Beef Shank Braised in Red Wine with Bacon Beans and …


Rating: 4.10 / 5.00 (10 Votes)


Total time: 45 min

Servings: 4.0 (servings)

Ingredients:






















Instructions:

Cut bean ends into small pieces, blanch in light salted water until al dente, drain when cool. Cut bacon into cubes. Pluck savory and rosemary. Remove the skin from the onion, cut into strips. Remove garlic from skin, cut into small pieces.

Rinse chanterelle well after cooling, clean stems, cut large mushrooms in half and dry. Brush potatoes well, dry and cut into wedges. Season meat on both sides with salt and pepper.

Heat frying pan with rapeseed oil, brown meat on both sides, add paradeis pulp, flour, roast briefly, add garlic and a little rosemary, extinguish with red wine, fill up with vegetable soup, add peppercorns, bay leaf, juniper and stew for 20 to 25 minutes.

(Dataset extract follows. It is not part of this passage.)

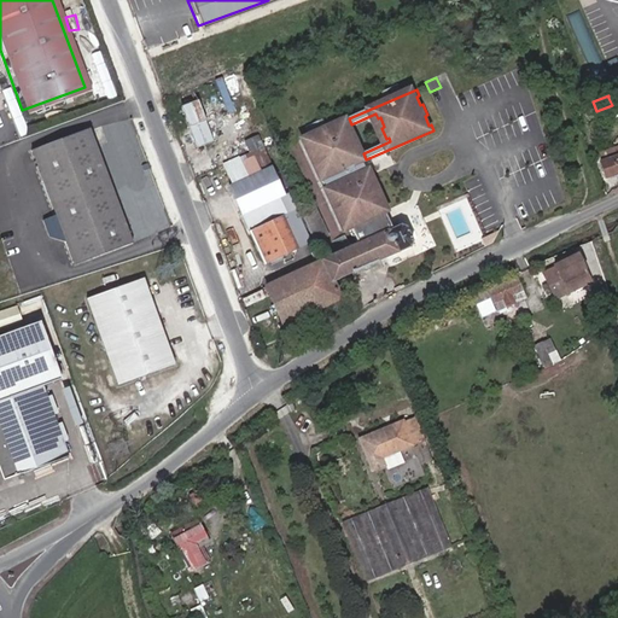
[(207,149),(223,143),(208,101),(191,108),(207,149)]
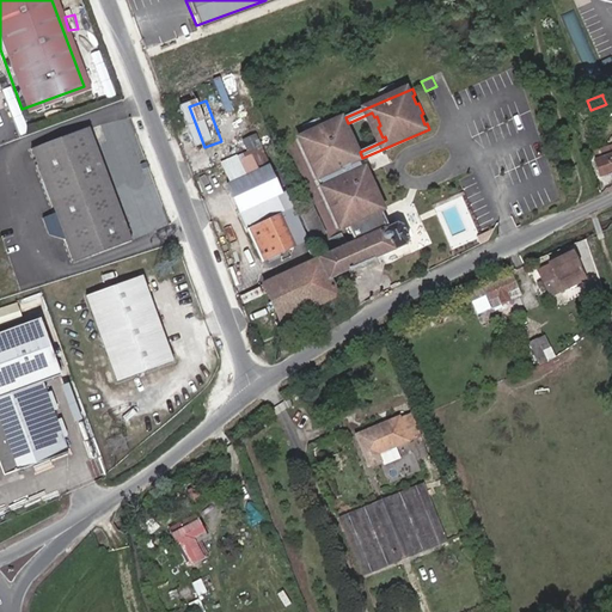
[(383,138),(378,127),(380,126),(377,116),(374,117),(372,112),(348,123),(360,152),(386,140),(385,136),(383,138)]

Heat frying pan with clarified butter, fry chanterelles, add a little rosemary, put frying pan aside. Fry potatoes with hot clarified butter on both sides, add onions, sauté beans and bacon, sprinkle in savory, add garlic to potatoes. Afterwards, drain the sauce.

Serve:

Pour sauce as a mirror on a flat plate, place meat on top, pile chanterelles on top of meat, put potatoes on top, add beans and garnish with rosemary sprig.

432 Kcal – 13 g fat – 44 g egg white – 27 g carbohydrates – 2 Be (bread units) : O title : Beef rump stewed in red wine with bacon beans and : > garlic potatoes.